Curiosity’s Location as of Sol 3018 since landing in Gale Crater on Aug. 5, 2012. Distance Driven 15.13 miles (24.35 kilometers).
Credit: NASA/JPL-Caltech/Univ. of Arizona

NASA’s Curiosity Mars rover is just closing out Sol 3020 operations.

Ashley Stroupe, Mission Operations Engineer at NASA’s Jet Propulsion Laboratory, reports the robot is transitioning out of the fractured intermediate unit into a fractured rubbly unit, with rover drivers hoping to minimize wheel wear.

Curiosity Mars Descent Imager (MARDI) image taken on Sol 3018, February 1, 2021.
Credit: NASA/JPL-Caltech/MSSS

A recent Curiosity touch-and-go was carried out, with the science team busily analyzing the results of the triboelectric experiment that Curiosity did over the weekend – a look for the spark of static electricity on Mars.

Curiosity Mast Camera Right photo acquired on Sol 3018, February 1, 2021.
Credit: NASA/JPL-Caltech/MSSS

Bedrock composition

A new plan calls for contact science with the Mars Hand Lens Imager (MAHLI) and Alpha Particle X-Ray Spectrometer on a bedrock target named “Lunas,” as part of the regular tracking of bedrock composition and changes.

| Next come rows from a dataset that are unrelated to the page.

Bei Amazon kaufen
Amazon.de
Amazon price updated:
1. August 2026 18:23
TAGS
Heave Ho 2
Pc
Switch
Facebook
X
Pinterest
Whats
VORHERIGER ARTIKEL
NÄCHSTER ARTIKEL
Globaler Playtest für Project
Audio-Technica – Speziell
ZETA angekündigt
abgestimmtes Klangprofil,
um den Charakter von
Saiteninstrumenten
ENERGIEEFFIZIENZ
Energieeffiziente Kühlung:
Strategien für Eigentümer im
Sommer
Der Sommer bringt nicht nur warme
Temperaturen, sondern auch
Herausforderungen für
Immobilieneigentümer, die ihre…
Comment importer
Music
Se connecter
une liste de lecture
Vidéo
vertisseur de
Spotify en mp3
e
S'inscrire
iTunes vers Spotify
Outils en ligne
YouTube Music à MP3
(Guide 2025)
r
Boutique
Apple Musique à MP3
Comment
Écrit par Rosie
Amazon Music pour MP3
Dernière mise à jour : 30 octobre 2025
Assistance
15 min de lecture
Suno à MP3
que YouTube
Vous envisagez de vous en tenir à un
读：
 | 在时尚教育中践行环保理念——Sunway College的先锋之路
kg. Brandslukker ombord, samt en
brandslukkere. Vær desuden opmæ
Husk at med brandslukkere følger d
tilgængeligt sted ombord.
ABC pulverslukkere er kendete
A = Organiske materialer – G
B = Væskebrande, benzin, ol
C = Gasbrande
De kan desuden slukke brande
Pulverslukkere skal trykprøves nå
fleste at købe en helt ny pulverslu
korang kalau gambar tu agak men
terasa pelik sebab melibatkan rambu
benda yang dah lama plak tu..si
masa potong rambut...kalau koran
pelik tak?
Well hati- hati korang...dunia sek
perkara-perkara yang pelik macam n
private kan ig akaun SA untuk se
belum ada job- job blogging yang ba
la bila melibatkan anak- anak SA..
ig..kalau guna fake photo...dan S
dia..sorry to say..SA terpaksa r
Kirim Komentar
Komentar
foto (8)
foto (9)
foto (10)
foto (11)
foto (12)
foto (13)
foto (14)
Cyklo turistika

Curiosity Front Hazard Avoidance Camera Right B image taken on Sol 3019, February 2, 2021.
Credit: NASA/JPL-Caltech

Curiosity Rear Hazard Avoidance Camera Right B photo acquired on Sol 3019, February 2, 2021.
Credit: NASA/JPL-Caltech

“The target was a little tough to pick in order to avoid some discolored areas and the veins and try to get a good representation of the bedrock itself,” Stroupe adds.

After the robot’s arm is stowed, the plan is for the rover to take several targeted science observations, including a Chemistry and Camera (ChemCam) Remote Micro-Imager (RMI) mosaic of the sulfate unit and a large Mastcam mosaic of the contact with the sulfate unit.

Minimize wheel wear

“We are also doing some environment observations,” Stroupe says, “including a crater rim extinction and a long dust devil movie.”

The rover’s drive in the plan is aimed at parking just before it transitions out of the fractured intermediate unit (and before entering the fractured rubbly unit).

“Once we get back into the rubbly unit,” Stroupe points out, “the driving will get a little bit tougher for the Rover Planners, because there are a lot more small and medium sized rocks that we’ll need to avoid to minimize wheel wear.”

Curiosity Mast Camera Left image taken on Sol 3018, February 1, 2021.
Credit: NASA/JPL-Caltech/MSSS

Short drive

A short drive of about 82 feet (25 meters) of the rover puts the Mars machinery in terrain that is flat and clear of major hazards. “The plan is to park where we can do one last contact science observation of this unit before leaving it behind,” Stroupe adds.

“We are taking advantage of the short distance of the drive and the arm will be unstowed at the parking location. We’ll be taking extra workspace and drive direction imaging at this location as our last look at the unit,” Stroupe reports.

Curiosity Mast Camera Right photo acquired on Sol 3018, February 1, 2021.
Credit: NASA/JPL-Caltech/MSSS

Environmental observations

On the second sol of the plan, Sol 3021, the robot will carry out more of the standard environmental observations, including another dust devil movie and a suprahorizon movie with navcam in the morning, and a long Mastcam sky survey and solar tau in the afternoon.

 

 

“We’re also throwing in a late-afternoon Navcam optics monitoring activity to help us track the dust on the cameras,” Stroupe concludes.